复杂断层对深部岩体原位应力分异与集中的影响

中国北京科技大学土木与资源工程学院北京市城市地下空间工程重点实验室，北京 100083，中国

通讯作者:
谭卓英 E-mail: markzhuoyingtan@ustb.edu.cn

文章亮点

(1) 系统地研究了复杂断层位置对深部地应力的积聚效应及方向转变的影响。

(2) 揭示了断层位置对地应力大小和方向的影响机理及其分异规律。

(3) 数值仿真模拟和震源机制验证了断层附近地应力的非均质性以及应力积聚与分布特征。

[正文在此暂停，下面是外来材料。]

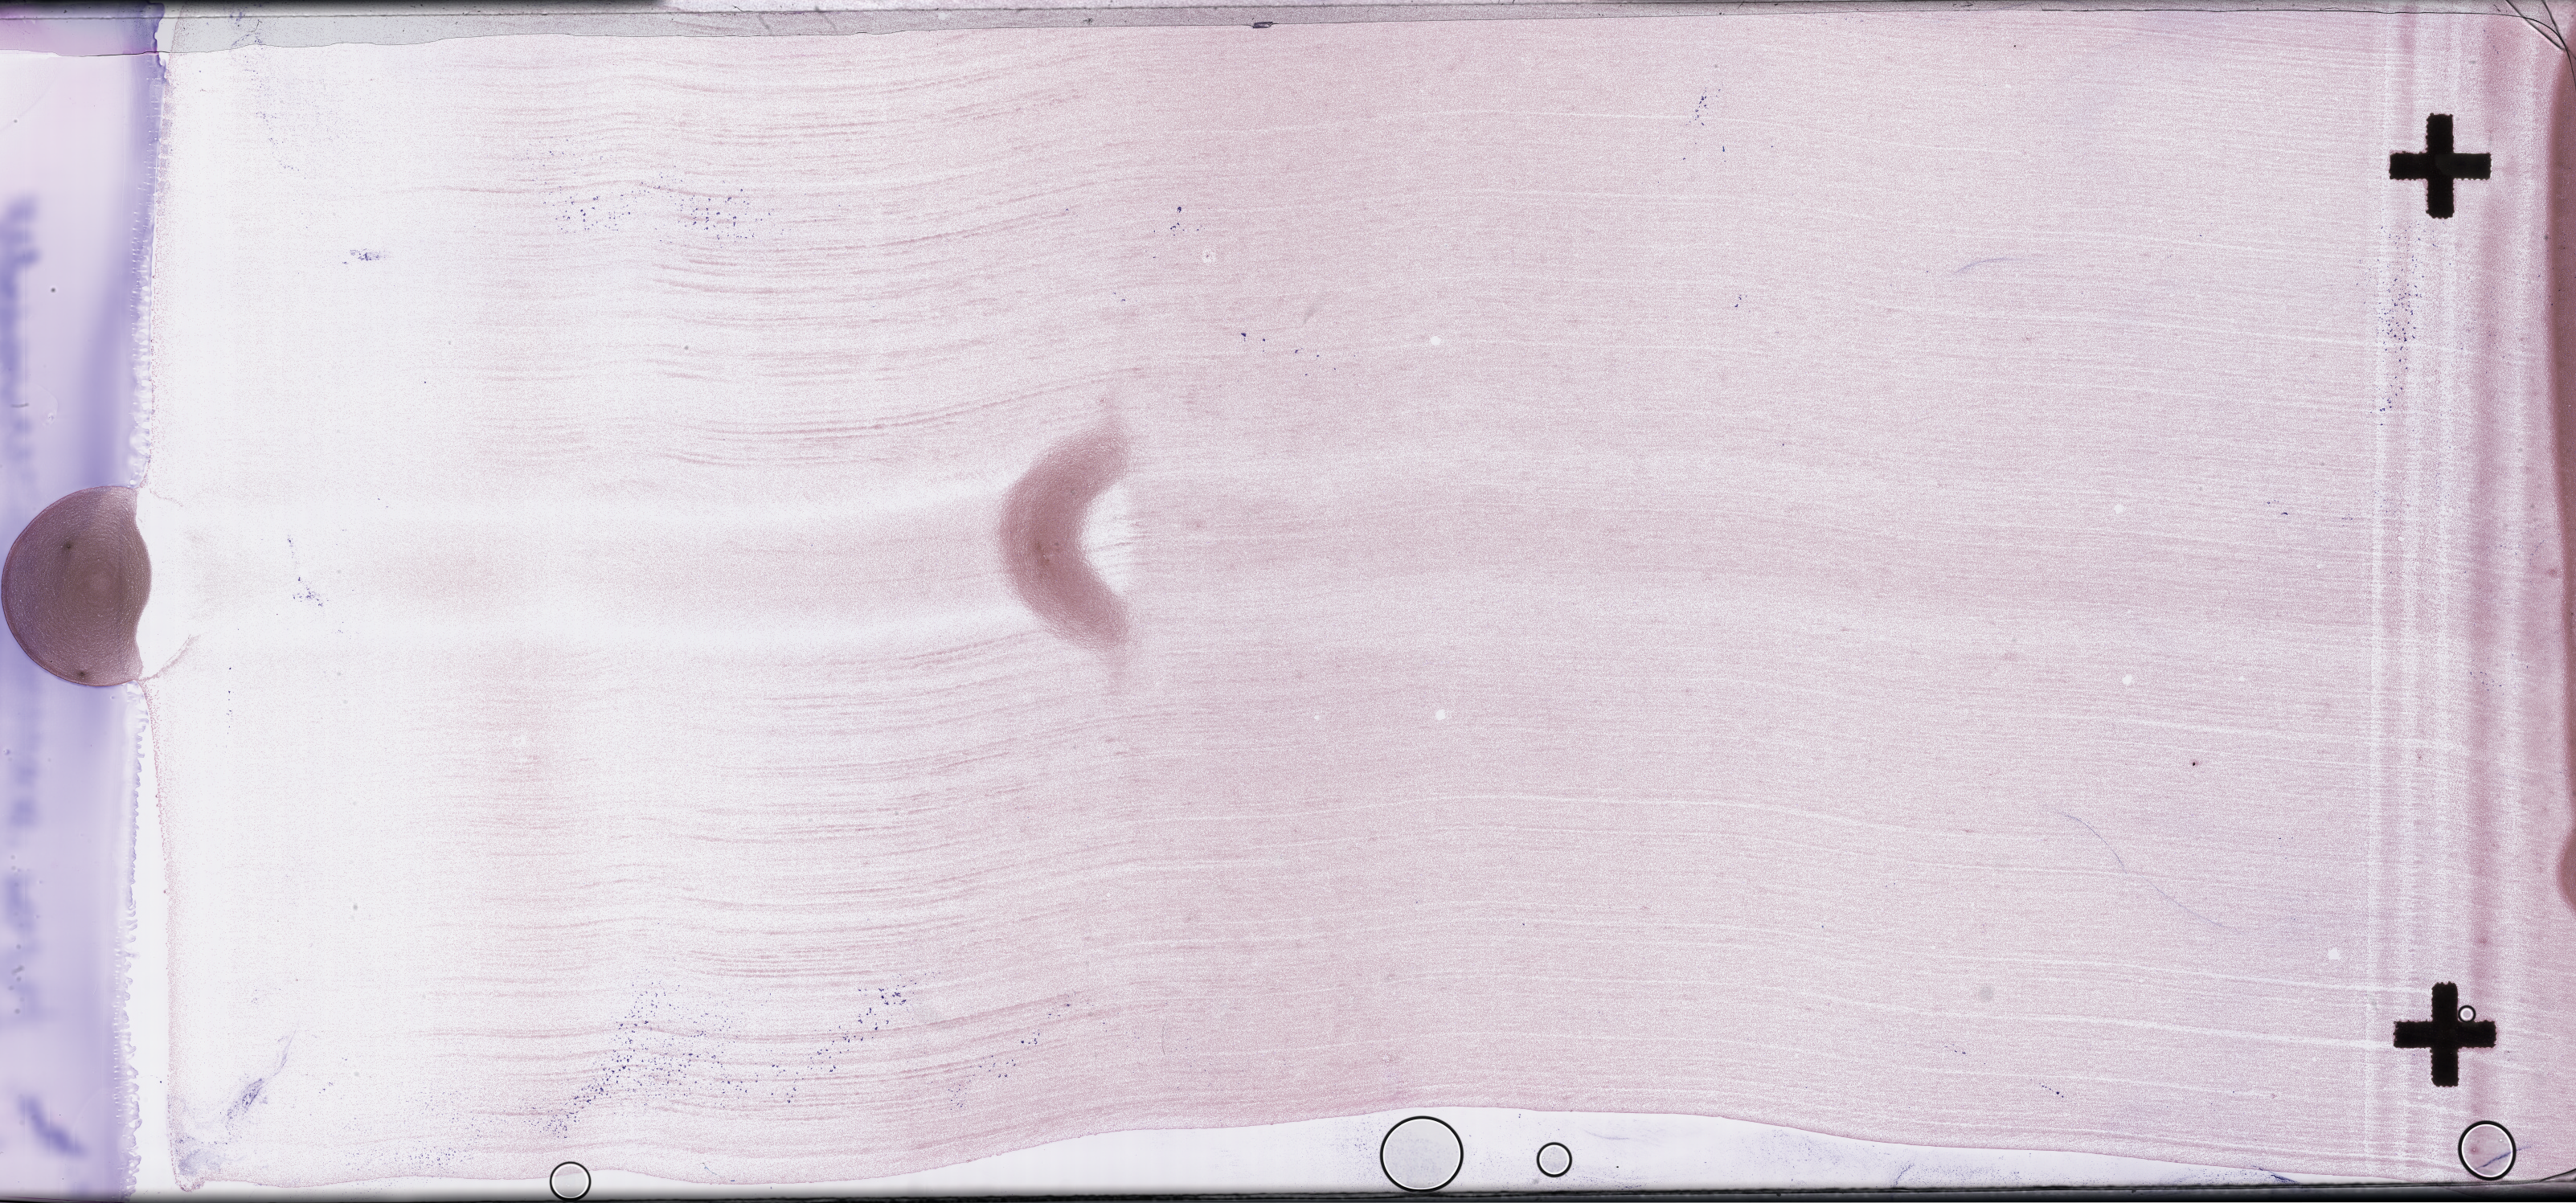
Wright–Giemsa-stained bone marrow smear, whole-slide image — shown as a low-resolution overview of the whole scanned area (about 51.8 x 24.2 mm); EDTA-anticoagulated smear. Patient sex: male.
Patient diagnosis: Plasma Cell Myeloma.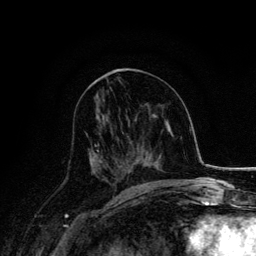
Breast MRI, one axial slice. Slice 73 of 134 in the series (ordered by position). Cropped to one breast. Dynamic contrast-enhanced series, time point 2 of 6 at this slice position (early post-contrast). 3 T. TE 4.2 ms, TR 7.9 ms. 1.2 mm slice thickness. 256 × 256 image matrix. Female patient.
Structures marked on this image (semi-automatically segmented with operator editing):
- enhancing-tissue mask used for the functional tumour volume (all voxels passing the contrast-enhancement thresholds inside the analysis volume; usually the tumour): box from (x=93, y=143) to (x=124, y=185) px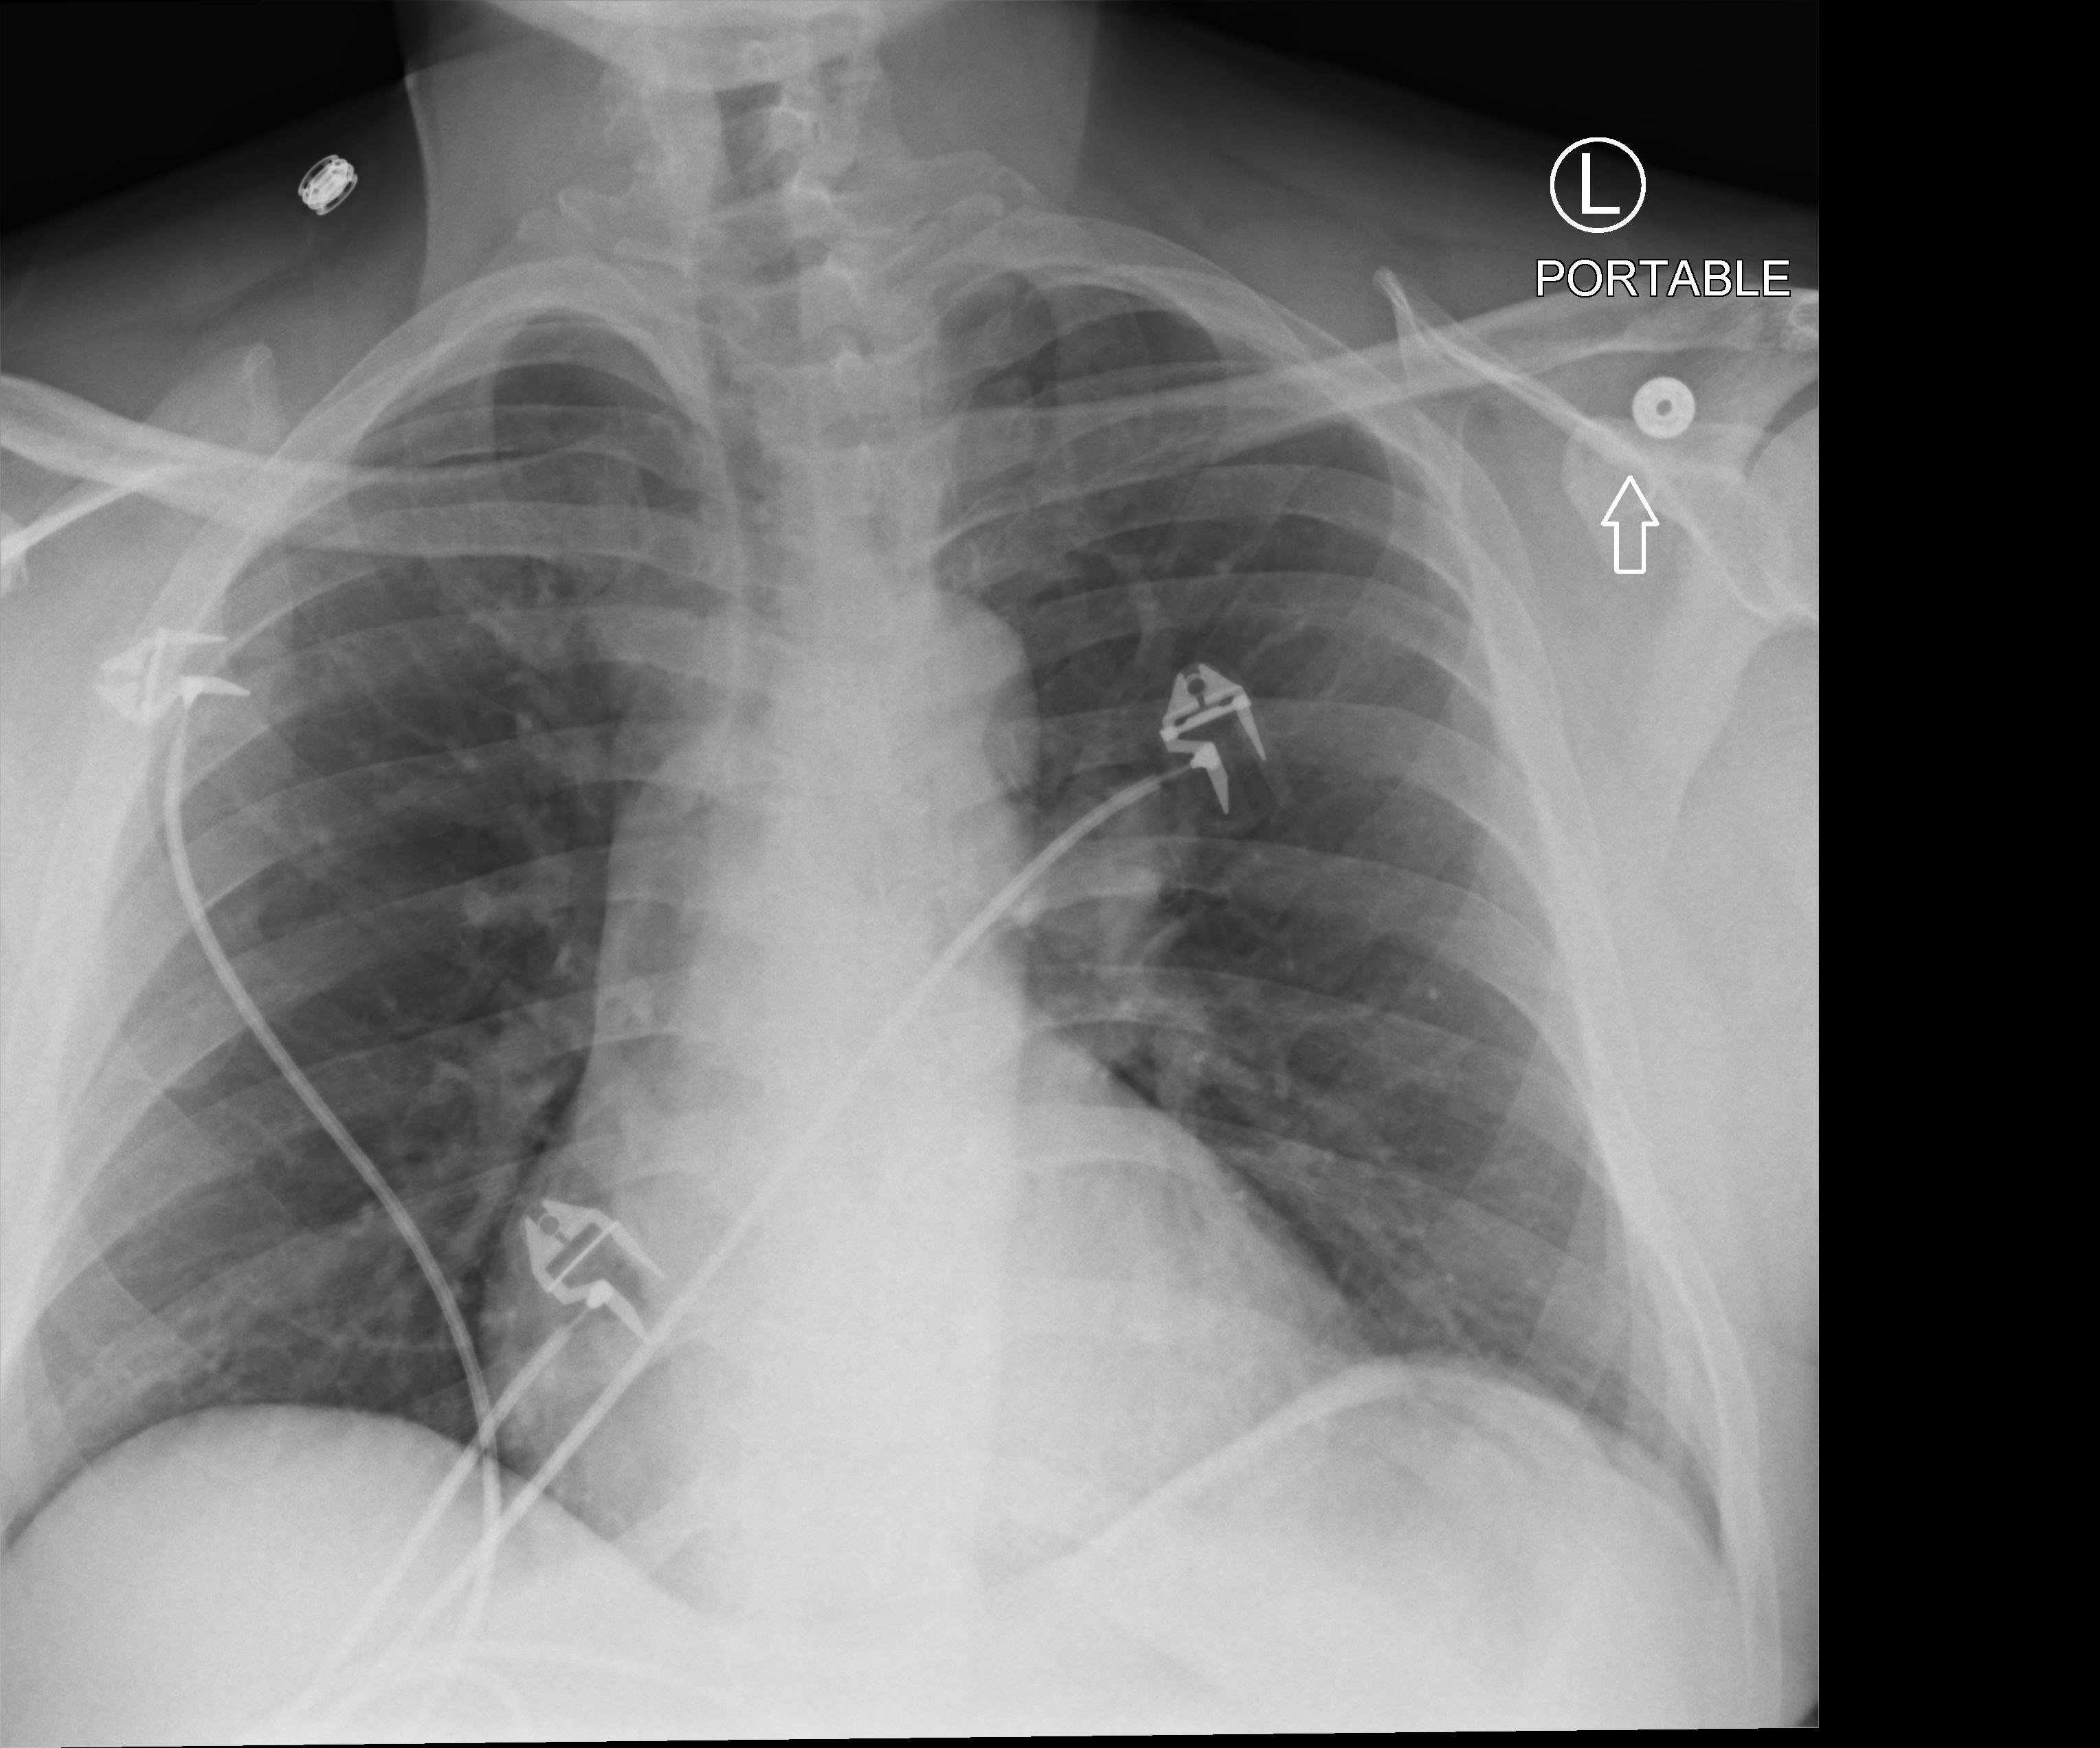
Chest X-ray (portable), anteroposterior (AP) projection. Male patient hospitalised with COVID-19, age 18–59 years.
From the hospital-stay record, not from the radiograph (when in the stay this image was taken is not recorded): length of hospital stay: 36 days; diabetes (admission record): yes; mechanically ventilated during this hospital stay: no.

(4) 指出断层属性和位置对地应力大小及方向的影响同样存在显著的分异性。

中文摘要

地应力随深度呈线性增长，在深部高应力将成为常态。随着深度的增大地质结构复杂性增加。断层、小裂缝、节理裂隙广泛发育。为了探索断层对地应力的影响及其发生机制，本文在7个超千米钻孔中进行了水压致裂地应力测试，定量确定了断层上下盘、断层间、断层端部、断层交汇处及断层远场的应力。研究了断层位置和属性对应力大小和方向的影响。通过三维数值模拟，阐明了断层附近应力的非均质性，解释了断层对地应力积聚和分异的影响。受区域构造及断层作用影响，地应力大小、方向以及状态在不同位置发生显著的分异。在断层附近，地应力的集中程度和方向变化随断层位置而发生差异；在离断层较远处，地应力大小和方向与区域构造应力一致。利用历史地震动矢量对震源机制解进行了验证。结果表明，断层属性和位置将对应力分异产生显著影响。应力分异由强到弱依次为断层间、断层交汇处、下盘、断层端部及上盘，而方向变化强弱依次为下盘、断层间、断层端部、断层交汇处和上盘，揭示了断层诱发应力累积和方向转变的内在机制。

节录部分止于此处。